February 13, 2019
Category: Legal Updates
Due to a recent California Court of Appeal ruling, employers must now pay employees “reporting time pay” when employees are required to call their worksite two (2) hours prior to a scheduled on-call shift and must report to work for that shift if the employer requests. In Ward v. Tilly’s, Inc., the Court made clear that this ruling applies prospectively and not retroactively.
California’s Industrial Welfare Commission (“IWC”) wage orders require employers to pay employees “reporting time pay” for each workday an employee is required to report for work and does report but is not put to work or is put to work for less than less than half of their usual or scheduled shift. Employers must pay the employee reporting time pay, which is half of their scheduled shift at their hourly rate, or a minimum of two hours. Traditionally, “reporting time pay” was only owed if an employee physically reported to work but was sent home due to business needs. However, this ruling broadens the interpretation of “reporting time pay” in favor of employees.
In Ward vs. Tilly’s Inc., Tilly’s employees were scheduled as “on-call” and required to call in to their store two hours prior to the start of their shift. The employees were required to work that shift if the store requested them to do so and employees were disciplined if they failed to contact their stores, if they contacted the stores late, or if they refused to work. The employees brought a class action lawsuit against Tilly’s claiming that, under these practices, the employees were owed reporting time pay.

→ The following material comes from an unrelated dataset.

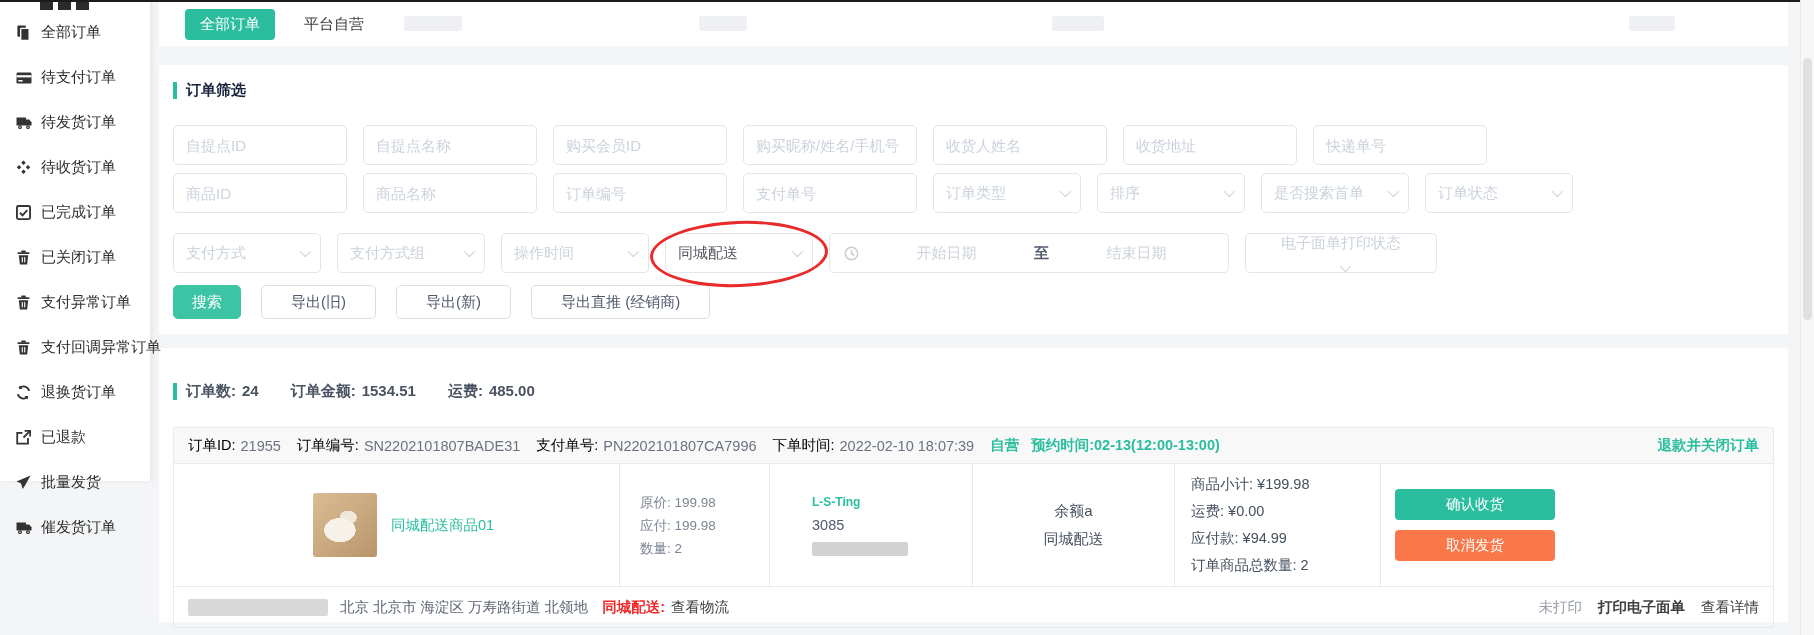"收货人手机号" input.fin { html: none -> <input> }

Tilly’s argued that “reporting time pay” was not owed because the employees did not physically report to their stores. This Court disagreed, concluding that “reporting to work” does not have a single meaning, and does not necessarily only mean that an employee must physically show up for work at a particular time. The Court further reasoned that on-call shifts take a toll on employees as they are forced to make, among other things, childcare and financial arrangements. As such, the Court sided with the employees and held that Tilly’s owed them reporting time pay.
Employers should immediately consider how on-call shifts are handled as these practices may now warrant reporting time pay. Keep in mind that this ruling also extends reporting time pay to situations where an employee is required to log on to a computer remotely to determine if they must report to work or appear at a client’s job site.